Funding for abstinence doubled from 2000 to 2003, to $120 million. By 2008, funding was at $176 million. Guttmacher is an outspoken opponent of abstinence-only education.
“The focus on abstinence and the shifts in pregnancy occurred about the same time,” says Guttmacher’s Lawrence Finer.
“The issue here is clearly that we have a lot of teenagers who are having sex, but they aren’t careful enough at contraception to avoid pregnancy,” says Sarah Brown, executive director of the nonprofit National Campaign to Prevent Teen and Unplanned Pregnancy, who has seen Guttmacher’s numbers.
Some speculated a rise in teen birth rates reported last year was a result of fewer abortions, but the data show otherwise. “There isn’t enough evidence to say there’s a causal relationship, but pregnancies overall are increasing, regardless of whether they’re carried to term or not,” Finer says.
Other groups attribute the rise in teen pregnancy to TV because of the ‘anything goes’ attitude shown on both network and cable TV. Advertising and fashion design are also blamed because the open push for younger and younger girls to look sexy comes from the huge teen marketing industry.
Guttmacher’s analysis of data shows an approximate increase of 4% in the pregnancy rate and a 1% in the abortion rate for women in this demographic.

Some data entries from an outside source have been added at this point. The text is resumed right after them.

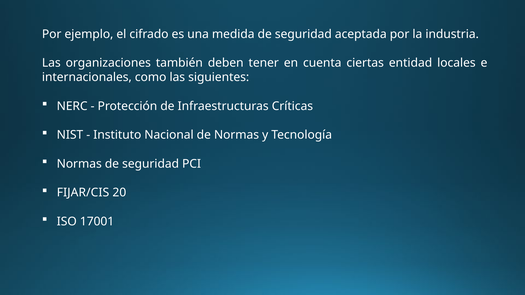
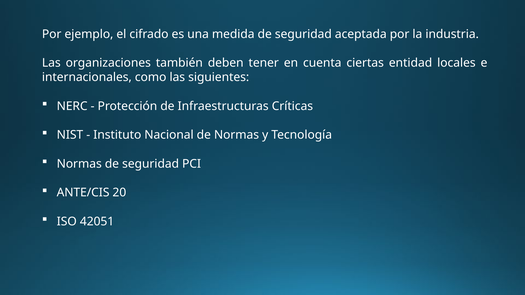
FIJAR/CIS: FIJAR/CIS -> ANTE/CIS
17001: 17001 -> 42051
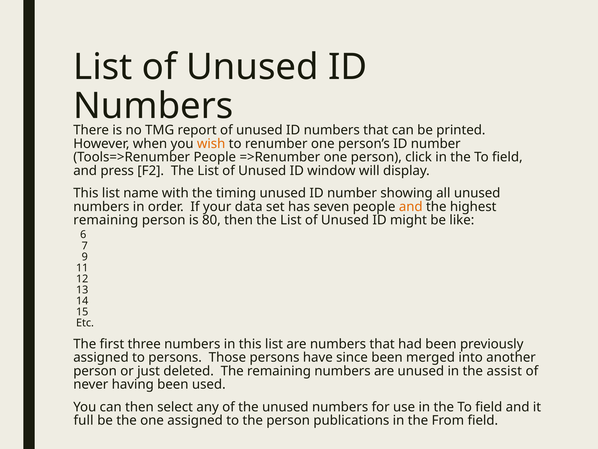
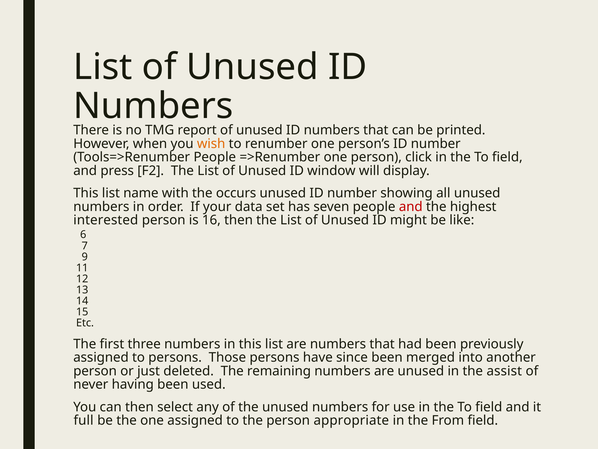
timing: timing -> occurs
and at (411, 206) colour: orange -> red
remaining at (106, 220): remaining -> interested
80: 80 -> 16
publications: publications -> appropriate
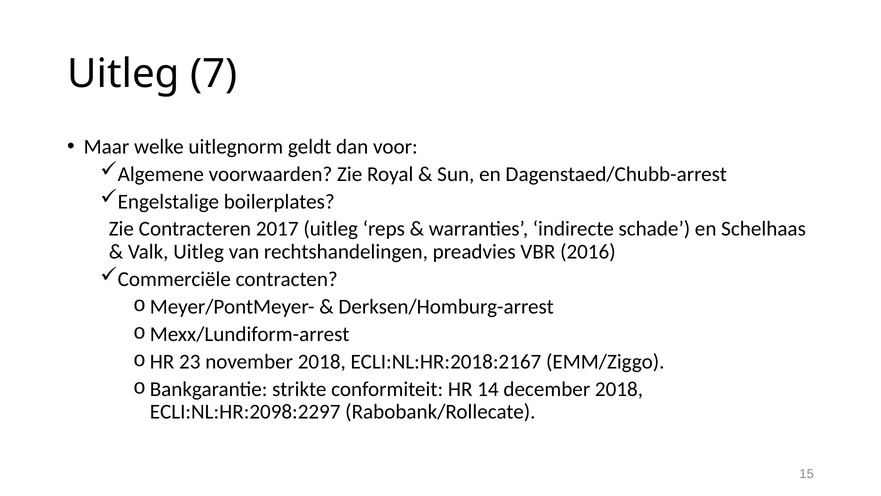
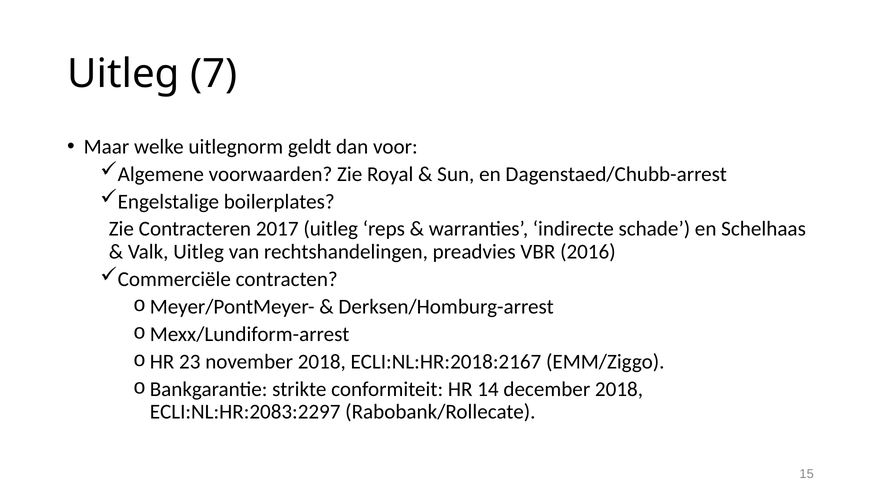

The National Center for Health Statistics will release additional statistics later this year.
The abstinence-only people feel very much under attack. The statistics aren’t in their favor and now without George Bush in office, their federal funds are drying up. Faith groups are now providing the funding for these abstinence groups.
Obviously this is bad news the United States. Early motherhood tends to trap women in lesser paying jobs and many in a cycle of poverty if they don’t have the home support. Babies having babies is a weak link in the family structure. What can be done? Can this become a national crisis? What can be done to reverse the new trend?